Immerhin ein paar Stars sind mit dabei:
Ungeliebter Confed-Cup als Übungswiese

Spanien, Brasilien und Italien die üblichen Favoriten Auftritt des Irak im internationalen Rampenlicht

Immerhin ein paar Stars sind mit dabei:
Ungeliebter Confed-Cup als Übungswiese © Bild: Reuters/Kalis

Auch bei seiner achten Auflage hat der Confederations-Cup noch das Image eines ungeliebten Turniers mit einer wertlosen Trophäe. Dennoch können die Organisatoren der von 14. bis 28. Juni dauernden WM-Generalprobe in Südafrika das eine oder andere prominente Zugpferd wie Spaniens EM-Finaltorschütze Fernando Torres und Brasiliens Ex-Weltfußballer Kaka präsentieren.

In Gruppe A heißt der haushohe Favorit Spanien, als Herausforderer des seit November 2006 ungeschlagenen Europameisters versuchen sich der "Bafana Bafana" ("Die Jungs") genannte Gastgeber Südafrika, der Asienmeister Irak und Ozeanien-Champion Neuseeland. Weitaus mehr Brisanz scheint in Gruppe B garantiert zu sein, in die Weltmeister Italien, Confed-Cup-Titelverteidiger und Copa-America-Gewinner Brasilien (WM-Ausrichter 2014), die USA und Afrika-Meister Ägypten gelost wurden. Die Top-Zwei jeder Gruppe steigen ins Halbfinale auf, das Finale steigt am 28. Juni im Ellis Park von Johannesburg.

Mit welchem Elan und in welcher Besetzung gerade die großen Nationen antreten werden, ist aber noch abzuwarten. Nach einer langen und kräftezehrenden Saison in Europas Topligen sehnen sich gerade die Stars eigentlich mehr nach Urlaub.
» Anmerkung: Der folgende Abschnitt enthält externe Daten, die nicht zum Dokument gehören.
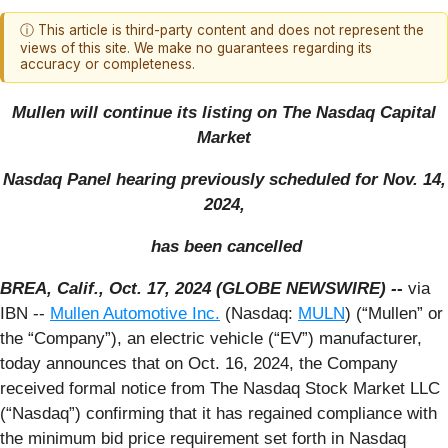
ⓘ This article is third-party content and does not represent the
views of this site. We make no guarantees regarding its
accuracy or completeness.
Mullen will
continue its listing on The Nasdaq Capital
Market
Nasdaq Panel hearing previously scheduled for Nov. 14,
2024,
has been cancelled
BREA, Calif., Oct. 17, 2024 (GLOBE NEWSWIRE) --
via
IBN --
Mullen Automotive Inc.
(Nasdaq:
MULN
) (“Mullen” or
the “Company”), an electric vehicle (“EV”) manufacturer,
today announces that on Oct. 16, 2024, the Company
received formal notice from The Nasdaq Stock Market LLC
(“Nasdaq”) confirming that it has regained compliance with
the minimum bid price requirement set forth in Nasdaq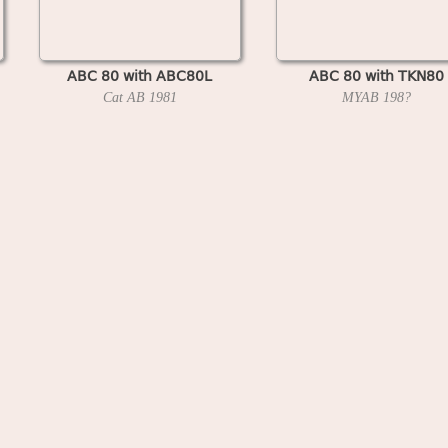
ABC 80 with ABC80L
ABC 80 with TKN80
Cat AB
1981
MYAB
198?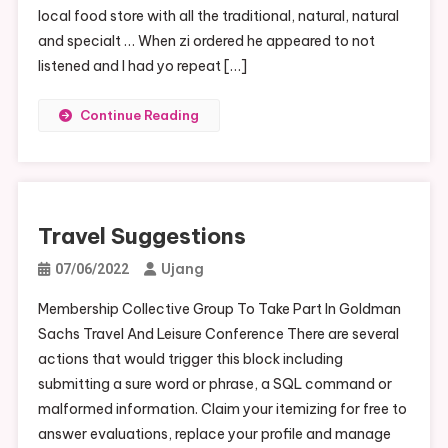
local food store with all the traditional, natural, natural
and specialt … When zi ordered he appeared to not
listened and I had yo repeat […]
Continue Reading
Travel Suggestions
Ujang
07/06/2022
Membership Collective Group To Take Part In Goldman
Sachs Travel And Leisure Conference There are several
actions that would trigger this block including
submitting a sure word or phrase, a SQL command or
malformed information. Claim your itemizing for free to
answer evaluations, replace your profile and manage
"Ihr werdet viele neue Gesichter sehen"
Italiens Teamchef Marcello Lippi nimmt das Turnier eher locker. "Der Sieger des Cups hat danach nie die WM gewonnen. Ich bin mir deshalb nicht sicher, ob ich den Cup gewinnen will", meinte Lippi und kündigte einige Experimente an: "Ihr werdet viele neue Gesichter sehen."
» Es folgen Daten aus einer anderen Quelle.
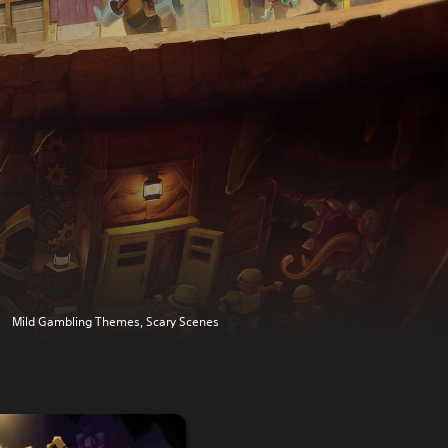
Mild Gambling Themes, Scary Scenes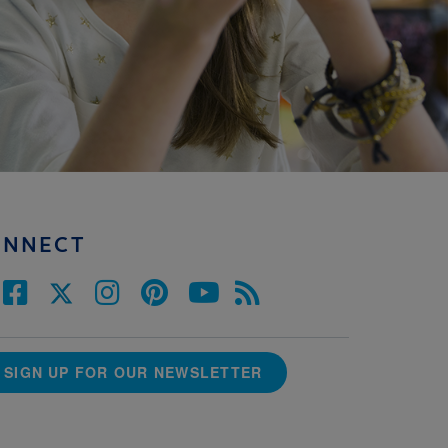
ONNECT
SIGN UP FOR OUR NEWSLETTER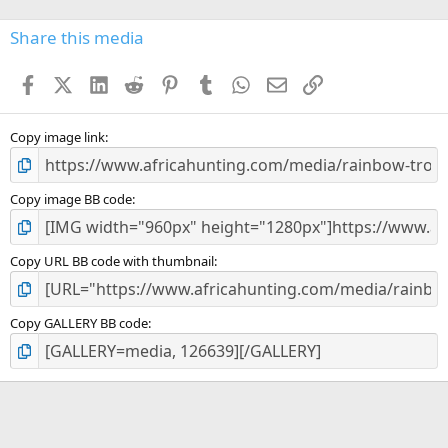
0
s
Share this media
t
a
Facebook
X (Twitter)
LinkedIn
Reddit
Pinterest
Tumblr
WhatsApp
Email
Link
r
(
s
)
Copy image link
Copy image BB code
Copy URL BB code with thumbnail
Copy GALLERY BB code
Ganz anders ist die Lage bei Veranstalter Südafrika, der unter besonderem Druck. Ein Scheitern im internationalen Härtetest würde die WM-Stimmung im Land erheblich drücken. Neues Selbstvertrauen tankte das Team des brasilianischen Trainer Joel Santana, der auf eine Mischung aus heimischen Talenten und Europa-Legionären setzt, mit Siegen in der sogenannten Nelson Mandela Challenge gegen Kamerun im November 2008 und Norwegen im März dieses Jahres. Zuvor hatte es für den zweifachen Kontinentalmeister zahlreiche Nackenschläge gegeben - darunter die früh verpasste Qualifikation für den Afrika-Cup im Jänner 2010 in Angola.
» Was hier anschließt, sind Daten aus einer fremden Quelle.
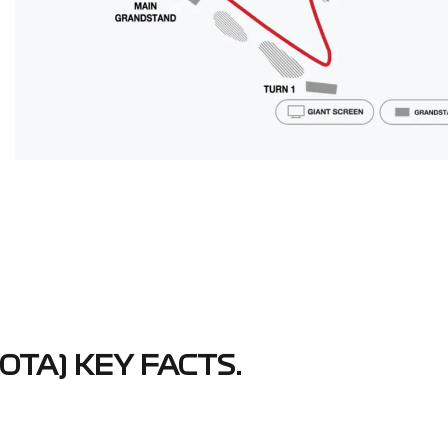
OTA) KEY FACTS.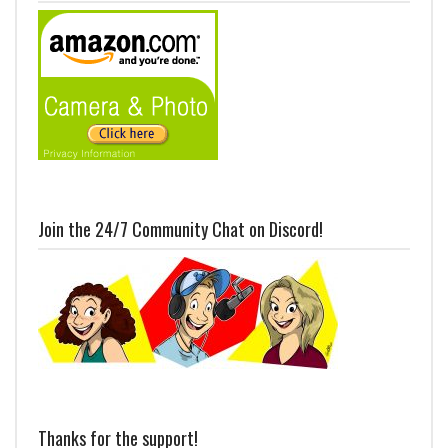
Join the 24/7 Community Chat on Discord!
Thanks for the support!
Für den Irak markiert der Confed Cup einen der seltenen großen Auftritte im internationalen Rampenlicht. Die einzige WM-Teilnahme gab es 1986 in Mexiko. 2007 wurde das Team des damaligen Trainers Jorvan Vieira überraschend Asienmeister, besiegte im Finale Saudi-Arabien durch einen Treffer von Younis Mahmoud.